[WHAT IS BEING ASKED]
Turn the text read from each of the pictures in the records below into a JSON list of strings, with one string per line and blank lines left out. Leave the picture markers out of the list.

[DATA TO EXAMINE]
------------

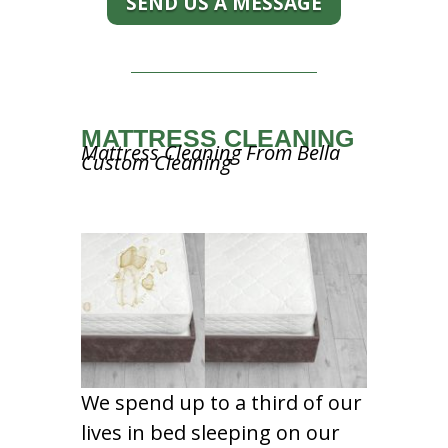
SEND US A MESSAGE
MATTRESS CLEANING
Mattress Cleaning From Bella
Custom Cleaning
We spend up to a third of our
lives in bed sleeping on our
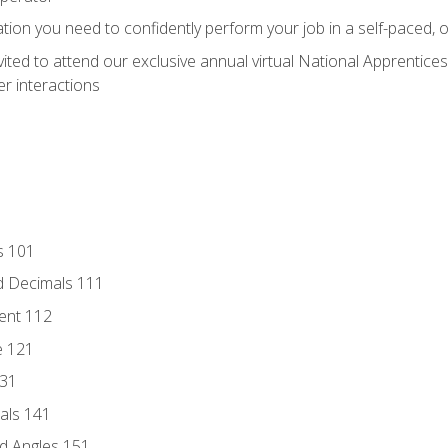
ation you need to confidently perform your job in a self-paced, 
vited to attend our exclusive annual virtual National Apprentices
r interactions
s 101
d Decimals 111
ent 112
e 121
131
als 141
d Angles 151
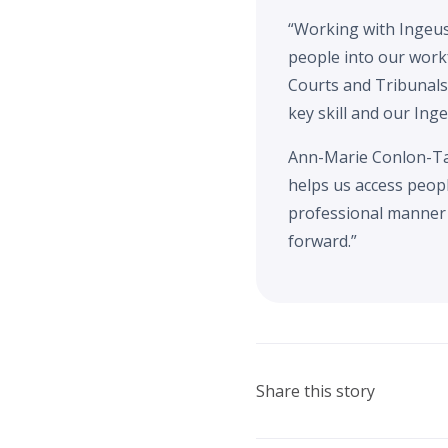
“Working with Ingeus 
people into our workf
Courts and Tribunals
key skill and our Ing
Ann-Marie Conlon-Ta
helps us access peop
professional manner 
forward.”
Share this story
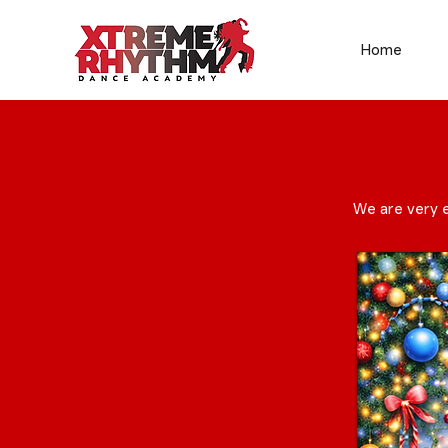
Home
We are very e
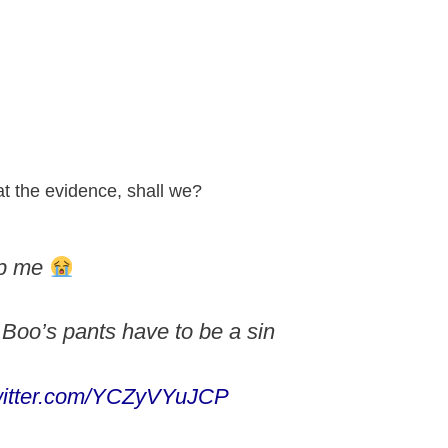
at the evidence, shall we?
lp me
Boo’s pants have to be a sin
twitter.com/YCZyVYuJCP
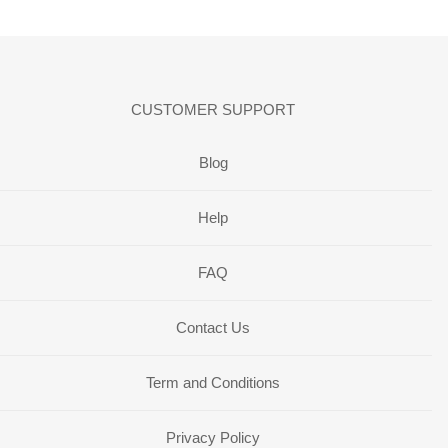
CUSTOMER SUPPORT
Blog
Help
FAQ
Contact Us
Term and Conditions
Privacy Policy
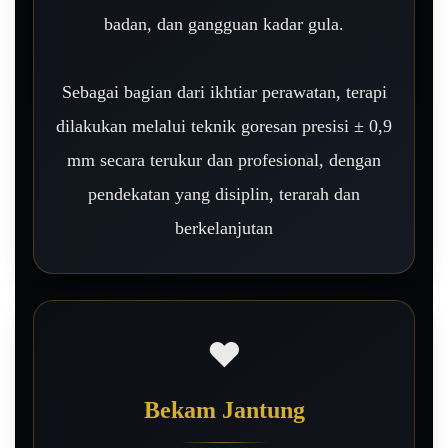
badan, dan gangguan kadar gula.
Sebagai bagian dari ikhtiar perawatan, terapi
dilakukan melalui teknik goresan presisi ± 0,9
mm secara terukur dan profesional, dengan
pendekatan yang disiplin, terarah dan
berkelanjutan
❤️
Bekam Jantung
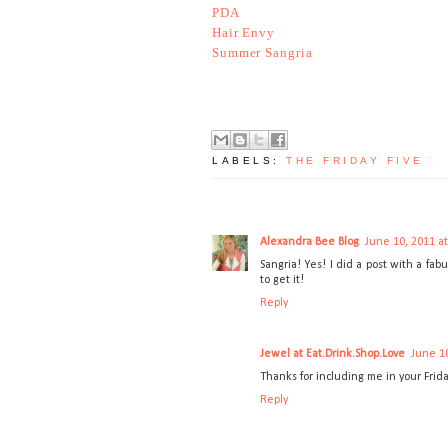
PDA
Hair Envy
Summer Sangria
LABELS:
THE FRIDAY FIVE
Alexandra Bee Blog
June 10, 2011 a
Sangria! Yes! I did a post with a fa
to get it!
Reply
Jewel at Eat.Drink.Shop.Love
June 10
Thanks for including me in your Frida
Reply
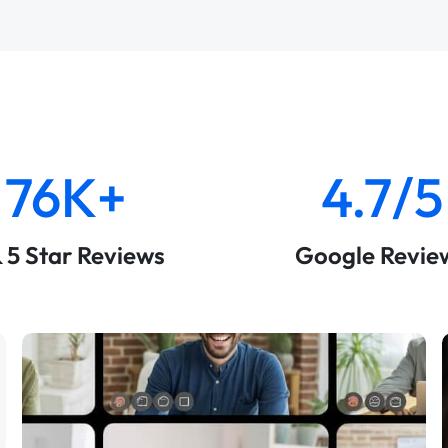
76K+
4.7/5
& 5 Star Reviews
Google Revie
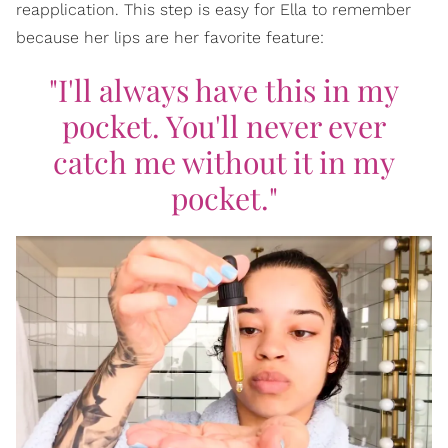
reapplication. This step is easy for Ella to remember
because her lips are her favorite feature:
"I'll always have this in my
pocket. You'll never
ever
catch me without it in my
pocket."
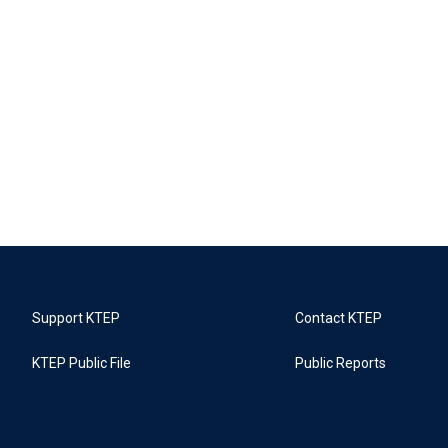
Support KTEP
Contact KTEP
KTEP Public File
Public Reports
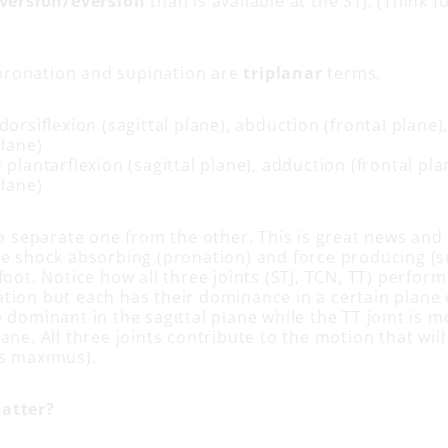
version/eversion
than is available at the STJ. (Think f
ronation and supination are
triplanar
terms.
dorsiflexion (sagittal plane), abduction (frontal plane)
plane)
 plantarflexion (sagittal plane), adduction (frontal pla
plane)
to separate one from the other. This is great news and
he shock absorbing (pronation) and force producing (s
foot. Notice how all three joints (STJ, TCN, TT) perform
tion but each has their dominance in a certain plane 
 dominant in the sagittal plane while the TT joint is 
ane. All three joints contribute to the motion that wil
s maximus).
atter?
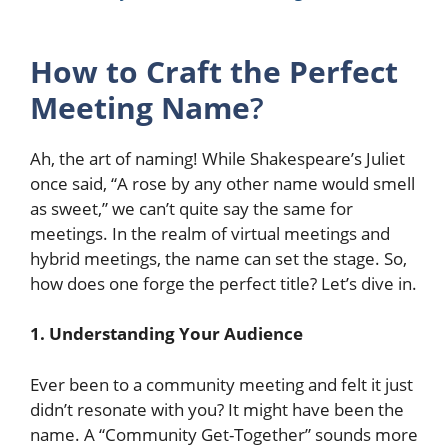
How to Craft the Perfect
Meeting Name
?
Ah, the art of naming! While Shakespeare’s Juliet
once said, “A rose by any other name would smell
as sweet,” we can’t quite say the same for
meetings. In the realm of virtual meetings and
hybrid meetings, the name can set the stage. So,
how does one forge the perfect title? Let’s dive in.
1. Understanding Your Audience
Ever been to a community meeting and felt it just
didn’t resonate with you? It might have been the
name. A “Community Get-Together” sounds more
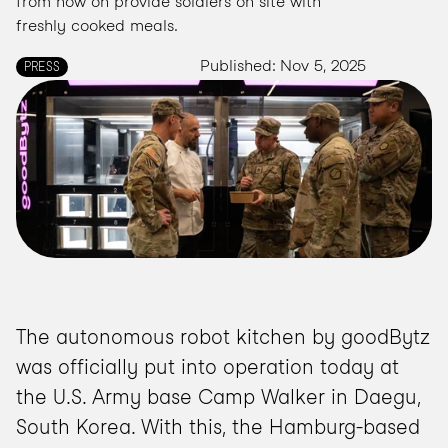
from now on provide soldiers on site with 
freshly cooked meals.
Published: Nov 5, 2025
PRESS
The autonomous robot kitchen by goodBytz 
was officially put into operation today at 
the U.S. Army base Camp Walker in Daegu, 
South Korea. With this, the Hamburg-based 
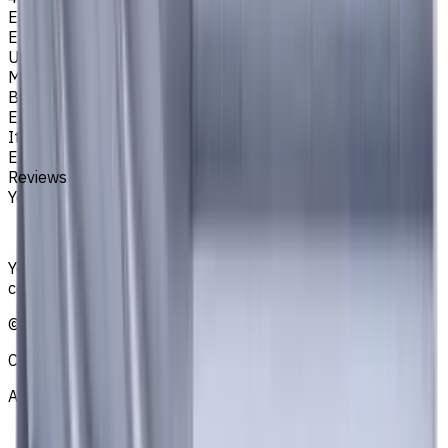
Easycut Series
EM311
Unit System
Metric
Brand
EASYCUT
Item type
End Mills
Reviews
You must be logged in to leave a review.
Sign in
Your reliable supplier of tooling, consumables, and
coolants for metalworking CNC machine tools
©
2021
—
2026
CNCmarket.ca Inc.
About
Privacy Notice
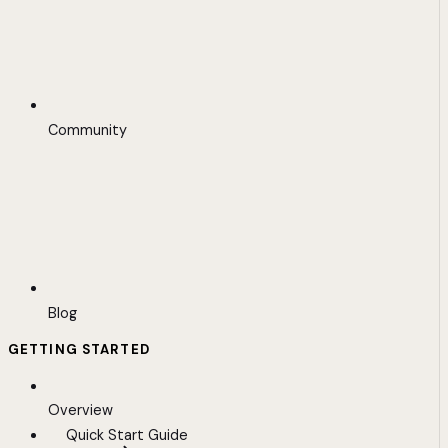
Community
Blog
GETTING STARTED
Overview
Quick Start Guide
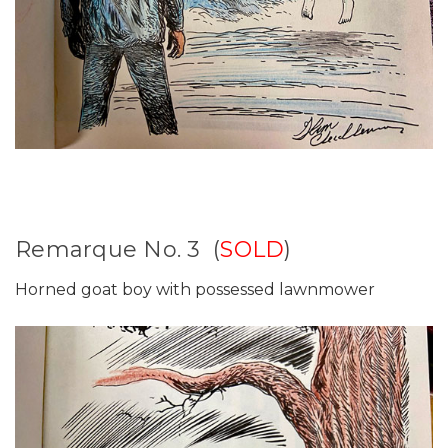
Remarque No. 3 (
SOLD
)
Horned goat boy with possessed lawnmower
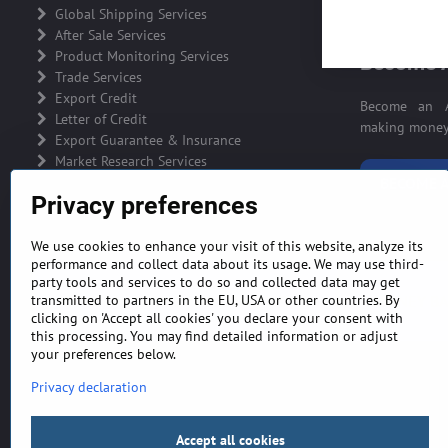
ADVERTIS
Global Shipping Services
After Sale Services
Product Monitoring Services
Become A
Trade Services
Export Credit
Become an A
Letter of Credit
making money 
Export Guarantee & Insurance
Market Research Services
BECOME A
Privacy preferences
We use cookies to enhance your visit of this website, analyze its
performance and collect data about its usage. We may use third-
party tools and services to do so and collected data may get
GENERAL TERMS AND CONDITIONS
MONEY BA
transmitted to partners in the EU, USA or other countries. By
clicking on 'Accept all cookies' you declare your consent with
this processing. You may find detailed information or adjust
your preferences below.
Privacy declaration
Accept all cookies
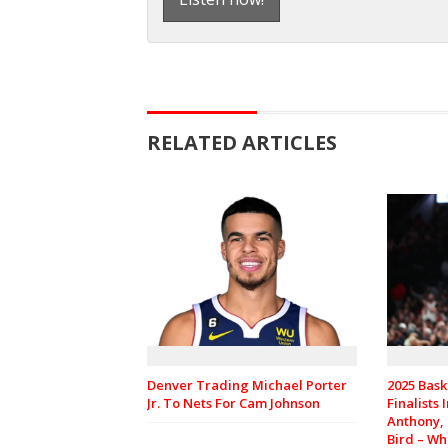
RELATED ARTICLES
Denver Trading Michael Porter
2025 Bask
Jr. To Nets For Cam Johnson
Finalists
Anthony,
Bird – Wh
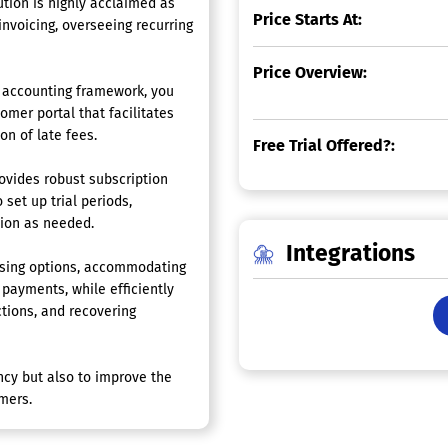
ion is highly acclaimed as
Price Starts At:
nvoicing, overseeing recurring
Price Overview:
ur accounting framework, you
omer portal that facilitates
on of late fees.
Free Trial Offered?:
ovides robust subscription
 set up trial periods,
tion as needed.
Integrations
ssing options, accommodating
 payments, while efficiently
ctions, and recovering
ncy but also to improve the
mers.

------------

[RESULT OF THE TASK]
[
  "SEND US A MESSAGE",
  "MATTRESS CLEANING",
  "Mattress Cleaning From Bella",
  "Custom Cleaning",
  "We spend up to a third of our",
  "lives in bed sleeping on our",
  "ation you need to confidently perform your job in a self-paced, ",
  "vited to attend our exclusive annual virtual National Apprentices",
  "r interactions",
  "s 101",
  "d Decimals 111",
  "ent 112",
  "e 121",
  "131",
  "als 141",
  "d Angles 151",
  "“Working with Ingeus ",
  "people into our workf",
  "Courts and Tribunals",
  "key skill and our Ing",
  "Ann-Marie Conlon-Ta",
  "helps us access peop",
  "professional manner ",
  "forward.”",
  "Share this story",
  "Home",
  "We are very e",
  "at the evidence, shall we?",
  "lp me",
  "Boo’s pants have to be a sin",
  "twitter.com/YCZyVYuJCP",
  "CUSTOMER SUPPORT",
  "Blog",
  "Help",
  "FAQ",
  "Contact Us",
  "Term and Conditions",
  "Privacy Policy",
  "badan, dan gangguan kadar gula.",
  "Sebagai bagian dari ikhtiar perawatan, terapi",
  "dilakukan melalui teknik goresan presisi ± 0,9",
  "mm secara terukur dan profesional, dengan",
  "pendekatan yang disiplin, terarah dan",
  "berkelanjutan",
  "❤️",
  "Bekam Jantung",
  "PDA",
  "Hair Envy",
  "Summer Sangria",
  "LABELS:",
  "THE FRIDAY FIVE",
  "Alexandra Bee Blog",
  "June 10, 2011 a",
  "Sangria! Yes! I did a post with a fa",
  "to get it!",
  "Reply",
  "Jewel at Eat.Drink.Shop.Love",
  "June 10",
  "Thanks for including me in your Frida",
  "Reply",
  "76K+",
  "4.7/5",
  "& 5 Star Reviews",
  "Google Revie",
  "reapplication. This step is easy for Ella to remember",
  "because her lips are her favorite feature:",
  "\"I'll always have this in my",
  "pocket. You'll never",
  "ever",
  "catch me without it in my",
  "pocket.\"",
  "Support KTEP",
  "Contact KTEP",
  "KTEP Public File",
  "Public Reports",
  "version/eversion",
  "than is available at the STJ. (Think f",
  "ronation and supination are",
  "triplanar",
  "terms.",
  "dorsiflexion (sagittal plane), abduction (frontal plane)",
  "plane)",
  " plantarflexion (sagittal plane), adduction (frontal pla",
  "plane)",
  "to separate one from the other. This is great news and",
  "he shock absorbing (pronation) and force producing (s",
  "foot. Notice how all three joints (STJ, TCN, TT) perform",
  "tion but each has their dominance in a certain plane ",
  " dominant in the sagittal plane while the TT joint is ",
  "ane. All three joints contribute to the motion that wil",
  "s maximus).",
  "atter?",
  "How to Craft the Perfect",
  "Meeting Name",
  "?",
  "Ah, the art of naming! While Shakespeare’s Juliet",
  "once said, “A rose by any other name would smell",
  "as sweet,” we can’t quite say the same for",
  "meetings. In the realm of virtual meetings and",
  "hybrid meetings, the name can set the stage. So,",
  "how does one forge the perfect title? Let’s dive in.",
  "1. Understanding Your Audience",
  "Ever been to a community meeting and felt it just",
  "didn’t resonate with you? It might have been the",
  "name. A “Community Get-Together” sounds more",
  "from now on provide soldiers on site with ",
  "freshly cooked meals.",
  "Published: Nov 5, 2025",
  "PRESS",
  "The autonomous robot kitchen by goodBytz ",
  "was officially put into operation today at ",
  "the U.S. Army base Camp Walker in Daegu, ",
  "South Korea. With this, the Hamburg-based ",
  "Easycut Series",
  "EM311",
  "Unit System",
  "Metric",
  "Brand",
  "EASYCUT",
  "Item type",
  "End Mills",
  "Reviews",
  "You must be logged in to leave a review.",
  "Sign in",
  "Your reliable supplier of tooling, consumables, and",
  "coolants for metalworking CNC machine tools",
  "©",
  "2021",
  "—",
  "2026",
  "CNCmarket.ca Inc.",
  "About",
  "Privacy Notice",
  "Community",
  "Blog",
  "GETTING STARTED",
  "Overview",
  "Quick Start Guide",
  "Remarque No. 3 (",
  "SOLD",
  ")",
  "Horned goat boy with possessed lawnmower",
  "ADVERTIS",
  "Global Shipping Services",
  "After Sale Services",
  "Product Monitoring Services",
  "Become A",
  "Trade Services",
  "Export Credit",
  "Become an A",
  "Letter of Credit",
  "making money ",
  "Export Guarantee & Insurance",
  "Market Research Services",
  "BECOME A",
  "Privacy preferences",
  "We use cookies to enhance your visit of this website, analyze its",
  "performance and collect data about its usage. We may use third-",
  "party tools and services to do so and collected data may get",
  "GENERAL TERMS AND CONDITIONS",
  "MONEY BA",
  "transmitted to partners in the EU, USA or other countries. By",
  "clicking on 'Accept all cookies' you declare your consent with",
  "this processing. You may find detailed information or adjust",
  "your preferences below.",
  "Privacy declaration",
  "Accept all cookies",
  "RELATED ARTICLES",
  "Denver Trading Michael Porter",
  "2025 Bask",
  "Jr. To Nets For Cam Johnson",
  "Finalists",
  "Anthony,",
  "Bird – Wh",
  "ion is highly acclaimed as",
  "Price Starts At:",
  "nvoicing, overseeing recurring",
  "Price Overview:",
  "ur accounting framework, you",
  "omer portal that facilitates",
  "on of late fees.",
  "Free Trial Offered?:",
  "ovides robust subscription",
  " set up trial periods,",
  "tion as needed.",
  "Integrations",
  "ssing options, accommodating",
  " payments, while efficiently",
  "ctions, and recovering",
  "ncy but also to improve the",
  "mers."
]